From Halloween, October 31, ACT citizens will get a chance to evaluate how well one of the options for an ACT integrity commission works in practice. What will be on display is the closed inquiry, in which the public gets scarcely a look, where it must take the inquiry's findings of fact more or less on trust, and where it is told only as much as the person conducting the inquiry deems to be in the public interest. Or, once politicians get it, whether they decide to let the public in on the secret.
Philip Moss, probably best known for his critical report on (mis)management of Nauru's concentration camp but who was also for seven years commissioner for law enforcement integrity, is looking at how Canberra's jail managed its first Aboriginal death in custody this year.
This will be the first look the public will have had into the death of Steven Freeman, 25, an Indigenous Canberra man, in a prison cell on May 27. By conscious political and bureaucratic decision, the public has been told almost nothing about his death or about an earlier near-fatal bashing in April 2015. Even the Northern Territory could shame the ACT over transparency and accountability for prison safety.

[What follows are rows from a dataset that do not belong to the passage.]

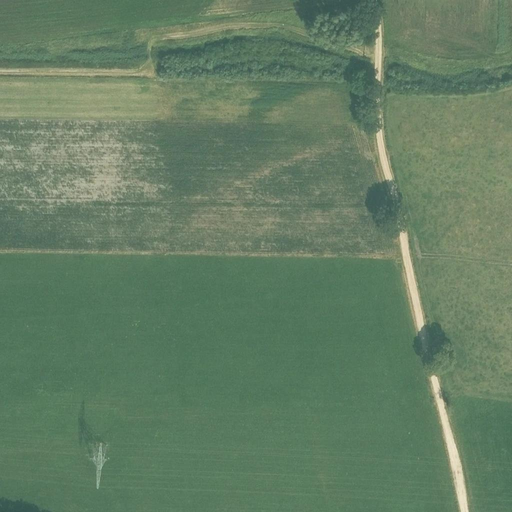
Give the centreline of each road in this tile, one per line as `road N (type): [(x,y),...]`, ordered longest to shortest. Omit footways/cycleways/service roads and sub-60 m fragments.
road 1 (track): [(463,511),(375,147),(371,0)]
road 2 (track): [(511,49),(457,62),(377,52)]
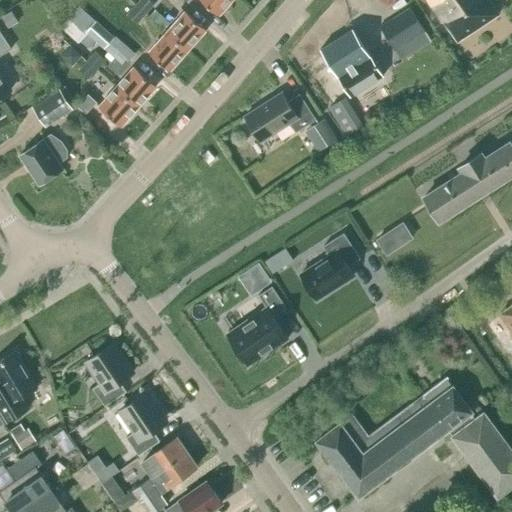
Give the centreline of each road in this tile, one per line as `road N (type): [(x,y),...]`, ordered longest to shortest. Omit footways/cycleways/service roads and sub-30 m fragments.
road 1 (residential): [(231,430),(511,237)]
road 2 (residential): [(88,237),(302,0)]
road 3 (residential): [(231,430),(88,237)]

Eighteen months ago, Freeman arrived at the Alexander Maconochie Centre, not for the first time, after a theft and burglary spree associated with (but not excused by) heavy abuse of drugs, mostly ice. Within hours, this remand prisoner had been bashed into a coma by four men. He suffered serious brain damage.

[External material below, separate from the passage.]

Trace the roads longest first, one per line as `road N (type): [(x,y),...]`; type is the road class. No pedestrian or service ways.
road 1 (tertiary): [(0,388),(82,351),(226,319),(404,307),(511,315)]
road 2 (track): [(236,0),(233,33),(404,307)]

Although the bashing was recorded on closed-circuit television, detectives have been unable to progress their inquiry to a prosecution. No doubt this is because of the fate awaiting prisoners and warders who dob. It's been 15 month since the first calls for an inquiry into the bashing, resisted by the minister, the prison and police because police investigations were said to be ongoing.
Even now it's unclear the public will ever be told much about the bashing. The coroner doesn't think it's relevant to the death. Moss, who is not allowed to investigate the "manner and cause" of the death, (apparently the exclusive province of the coroner) was asked to look at how the prison manages with people like Freeman, but not specifically to look at the bashing. He certainly has no power to look at the police investigation. He may end up seeing his function as conducting some sort of management review.

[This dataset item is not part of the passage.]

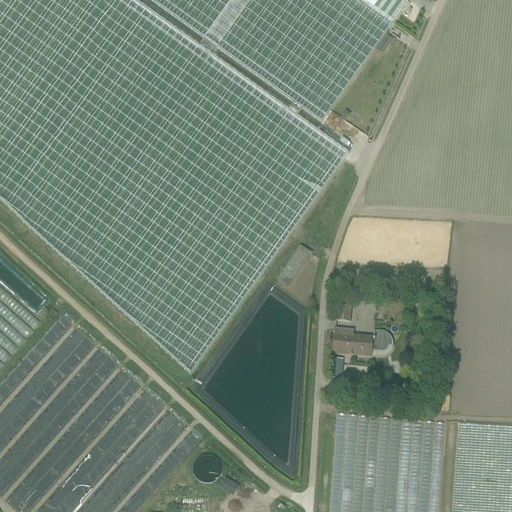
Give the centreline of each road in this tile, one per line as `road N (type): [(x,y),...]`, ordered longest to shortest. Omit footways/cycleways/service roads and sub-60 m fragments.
road 1 (unclassified): [(442,0),(333,250),(308,511)]
road 2 (track): [(308,502),(277,489),(233,452),(0,237)]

After a long bout in hospital, Freeman came before the courts. His mother begged the magistrate that he be freed on bail, saying she feared he would be further bashed in the jail. But the DPP called police and prison evidence to argue that he would be safer in jail than outside. And back he went, for a year until he died.
One assumes he was physically segregated inside the jail from those from whom he was in continuing danger. Less care seems to have been taken to protect him from himself or his drug problems, new or ongoing.
Despite keen media and political interest, there was a complete media blackout from police, prison staff and the relevant minister, Shane Rattenbury, about the investigation into the bashing. Apparently, it could compromise an ongoing investigation. After the death, there was a fresh excuse: it might prejudice the inquest. Asked for information, ACT Policing demanded an FOI request. It then peremptorily rejected the FOI request, saying it would be in contempt of the coroner. That same excuse has been trotted out even in respect of matters the coroner has chosen not to investigate.
Even Freeman's family could not get basic information about how and why he died for months. Not even basic facts are yet on the public record.
I understand that most probably Freeman died of an overdose of methadone. Although he was, by repute, a prolific user of other drugs, particularly ice, he was not thought to have been using narcotics before he went into prison. He apparently sought methadone maintenance not long before his death. His sister died when Freeman was about 12, and his mother attributes his distress about this not only to his going astray but also to his persistent denial to her that he used narcotics, as opposed to other illegal drugs.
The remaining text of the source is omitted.